Stef you look lovely totally not how I imagined at all :lol:


----------



## stefanie_farrell (Jan 11, 2005)

ow lol how did you imagen me??? BE HONEST!!  lol
He was born on June 15th so hes 1 month, 9 days (5 weeks rounded down)
ow mimi and christine I wudda put in my bag lolol
The dogs practically jump into your arms... lick your feet if your holding someone else and you get what me and my mate call *ATTACK OF THE CHIS* lol if you sit on the chair they dive on you like your a bone lol
Thanks Clare (I was waiting for ya comments) :wink: 
I put in a good word for ya.. said you already had chis and that you were looking for a smooth girl after sept... she said she has 2 girls who will be due then but pups wont obviously be ready till sometime after.. I said that should be fine and that I'll pass your number or something onto her next time I go and visit her!
Stef


----------



## chimom (Apr 1, 2005)

What a cutie, and what a lovely chi family. 

I can imagine how excited you must be - you waited a long time for the chi you wanted, and now you know the wait was worthwhile. 

Love the name Romeo with Roo for short.


----------



## Auggies Mom (Jun 9, 2004)

Congrats your baby is adorable Actually the whole family is adorable    When do you get him ?


----------



## stefanie_farrell (Jan 11, 2005)

In mid August... I think the 10th?!
Hes so special.. thank you both for the lovely comments!  
Auggies mum... your siggy is genius!! :wave:


----------



## stefanie_farrell (Jan 11, 2005)

defenatly worth it chimom....  exactly! :wave:


----------



## blossom (Mar 8, 2005)

:love4: Omg, Mimi is adorable!!!!!!!!!! CONGRATS!!!!!!!!


----------



## stefanie_farrell (Jan 11, 2005)

thankz x x x :wave:


----------



## Mr Bigs Mummy (May 29, 2005)

:wave: YAY YAY YAY  .

Wow what a beautiful pup, you look like you were having the time of your life too!

So happy for you Stef, and its hardly any time now until August so just have fun preparing for him  

I love the name Romeo, it rocks :wave:


----------



## stefanie_farrell (Jan 11, 2005)

Awww thanks Julie!!! I know Im having the hardest time with the name.I made a poll in the names section!

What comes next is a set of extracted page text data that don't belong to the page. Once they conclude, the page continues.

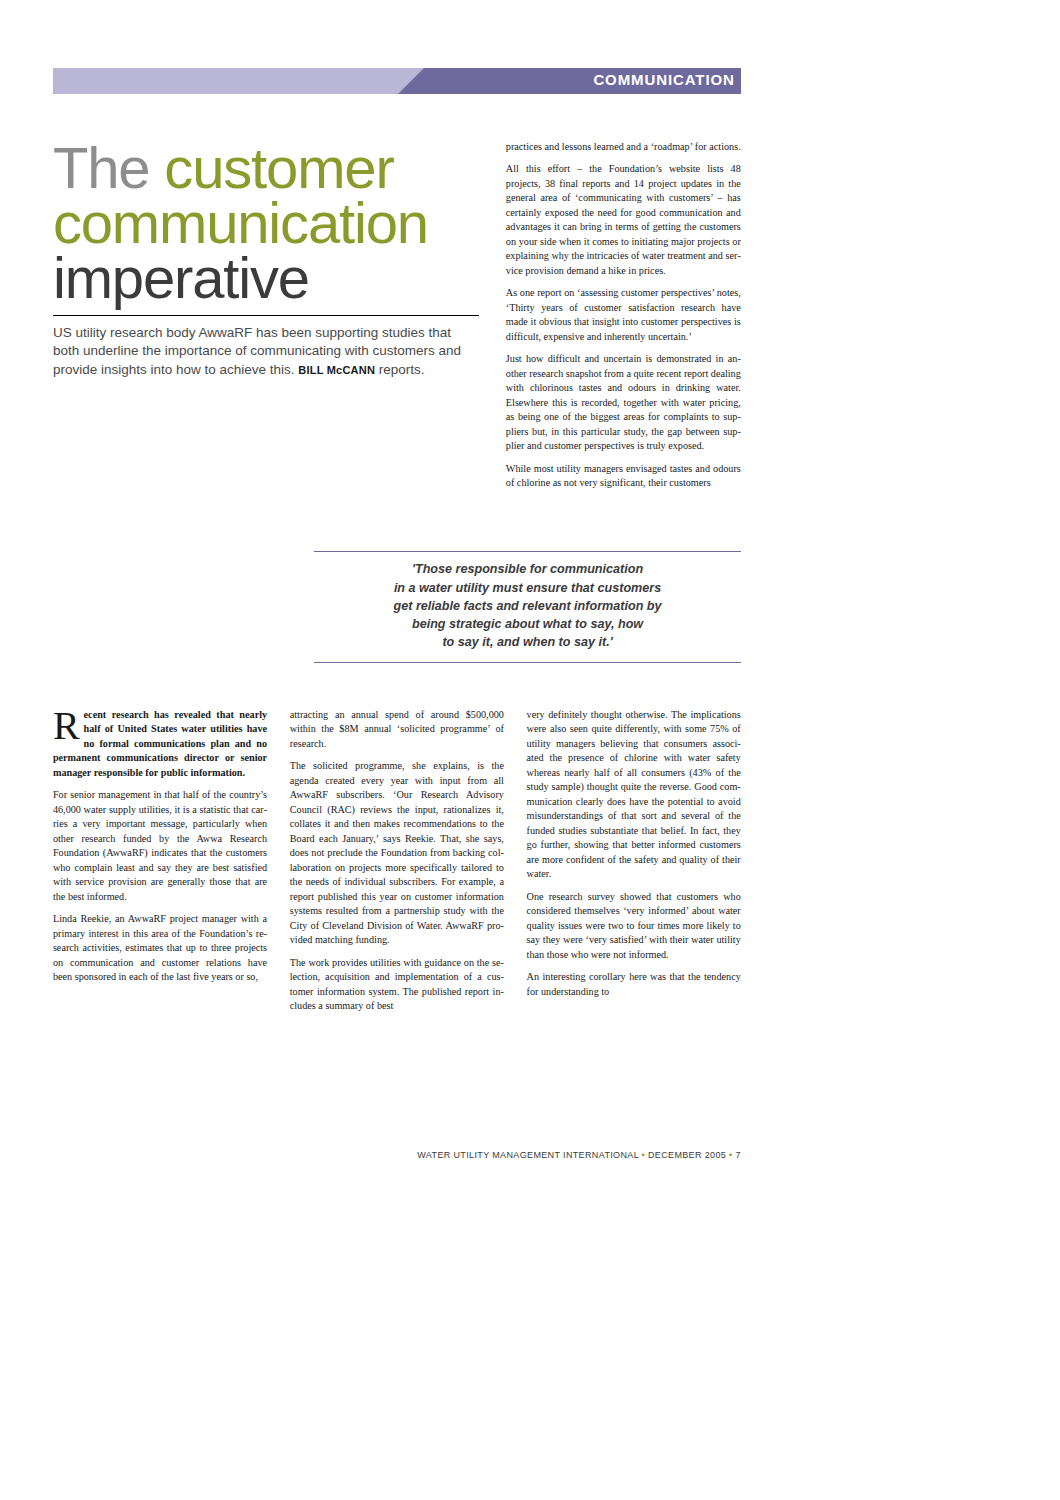COMMUNICATION
The customer
communication
imperative
US utility research body AwwaRF has been supporting studies that both underline the importance of communicating with customers and provide insights into how to achieve this. BILL McCANN reports.
practices and lessons learned and a ‘roadmap’ for actions.
All this effort – the Foundation’s website lists 48 projects, 38 final reports and 14 project updates in the general area of ‘communicating with customers’ – has certainly exposed the need for good communication and advantages it can bring in terms of getting the customers on your side when it comes to initiating major projects or explaining why the intricacies of water treatment and service provision demand a hike in prices.
As one report on ‘assessing customer perspectives’ notes, ‘Thirty years of customer satisfaction research have made it obvious that insight into customer perspectives is difficult, expensive and inherently uncertain.’
Just how difficult and uncertain is demonstrated in another research snapshot from a quite recent report dealing with chlorinous tastes and odours in drinking water. Elsewhere this is recorded, together with water pricing, as being one of the biggest areas for complaints to suppliers but, in this particular study, the gap between supplier and customer perspectives is truly exposed.
While most utility managers envisaged tastes and odours of chlorine as not very significant, their customers
'Those responsible for communication
in a water utility must ensure that customers
get reliable facts and relevant information by
being strategic about what to say, how
to say it, and when to say it.'
Recent research has revealed that nearly half of United States water utilities have no formal communications plan and no permanent communications director or senior manager responsible for public information.
For senior management in that half of the country’s 46,000 water supply utilities, it is a statistic that carries a very important message, particularly when other research funded by the Awwa Research Foundation (AwwaRF) indicates that the customers who complain least and say they are best satisfied with service provision are generally those that are the best informed.
Linda Reekie, an AwwaRF project manager with a primary interest in this area of the Foundation’s research activities, estimates that up to three projects on communication and customer relations have been sponsored in each of the last five years or so,
attracting an annual spend of around $500,000 within the $8M annual ‘solicited programme’ of research.
The solicited programme, she explains, is the agenda created every year with input from all AwwaRF subscribers. ‘Our Research Advisory Council (RAC) reviews the input, rationalizes it, collates it and then makes recommendations to the Board each January,’ says Reekie. That, she says, does not preclude the Foundation from backing collaboration on projects more specifically tailored to the needs of individual subscribers. For example, a report published this year on customer information systems resulted from a partnership study with the City of Cleveland Division of Water. AwwaRF provided matching funding.
The work provides utilities with guidance on the selection, acquisition and implementation of a customer information system. The published report includes a summary of best
very definitely thought otherwise. The implications were also seen quite differently, with some 75% of utility managers believing that consumers associated the presence of chlorine with water safety whereas nearly half of all consumers (43% of the study sample) thought quite the reverse. Good communication clearly does have the potential to avoid misunderstandings of that sort and several of the funded studies substantiate that belief. In fact, they go further, showing that better informed customers are more confident of the safety and quality of their water.
One research survey showed that customers who considered themselves ‘very informed’ about water quality issues were two to four times more likely to say they were ‘very satisfied’ with their water utility than those who were not informed.
An interesting corollary here was that the tendency for understanding to
WATER UTILITY MANAGEMENT INTERNATIONAL • DECEMBER 2005 • 7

So far Im leaning towrds romeo (as alot of chi-ppl like that) but others aswell say harlem as its unique and my mum and sis like harlem! But i kinda like romeo.. Im just so confuzed lol
xxxxx


----------



## Tinker (Jan 3, 2005)

Stef, he's beautiful. I knew you'd find the right one.


----------



## stefanie_farrell (Jan 11, 2005)

awww Thankyou!!! Wow Ive had so much feedbak.. thanks so much everyone!!!! Hes finally coming home!!!!
xxxx


----------



## xXKatXx (Dec 28, 2004)

stefanie_farrell said:


> Thanks Kat so much
> Any news on a pup for yuo? Are ya still looking?
> xx


Still looking :roll:


----------



## KJsChihuahuas (Jan 6, 2005)

OMG stef!!!!! I am so so so so HAPPY FOR YOU!!!


----------



## Guest (Jul 24, 2005)

:wave:


----------



## Guest (Jul 24, 2005)

:wave:


----------



## Guest (Jul 24, 2005)

:wave:


----------



## stefanie_farrell (Jan 11, 2005)

Thanks for that Lori... :wave: 
Jodie thanks so so much... Im just checking the sites out now.. really helpful!
xxx


----------



## Sachem (Jul 1, 2005)

AWWW!! I haven't had a chance to really sit here and browse so I'm just getting to this now but WOWOWOW! He's a cute lil tyke, and what a wonderful chi family he has! I am so excited for you, good luck coming up with the perfect name for him, he's priceless!

Love Stacy


----------



## stefanie_farrell (Jan 11, 2005)

Thankyou so much Stacey...
Ok girls Im finding it difficult to keep up with all your SPECIAL comments.. when hes home I'll let him read em all! :wink: 
x x x


----------



## mychisangel (May 6, 2005)

He is absolutely gorgeous. Looking forward to seeing more pics later. :lol:


----------



## xx-nathalie-xx (Jan 10, 2005)

wow stef you have GORGEOUS eyes :shock: 

.your baby looks so cute and tiny ...just as her dad :wink: 

kisses nat


----------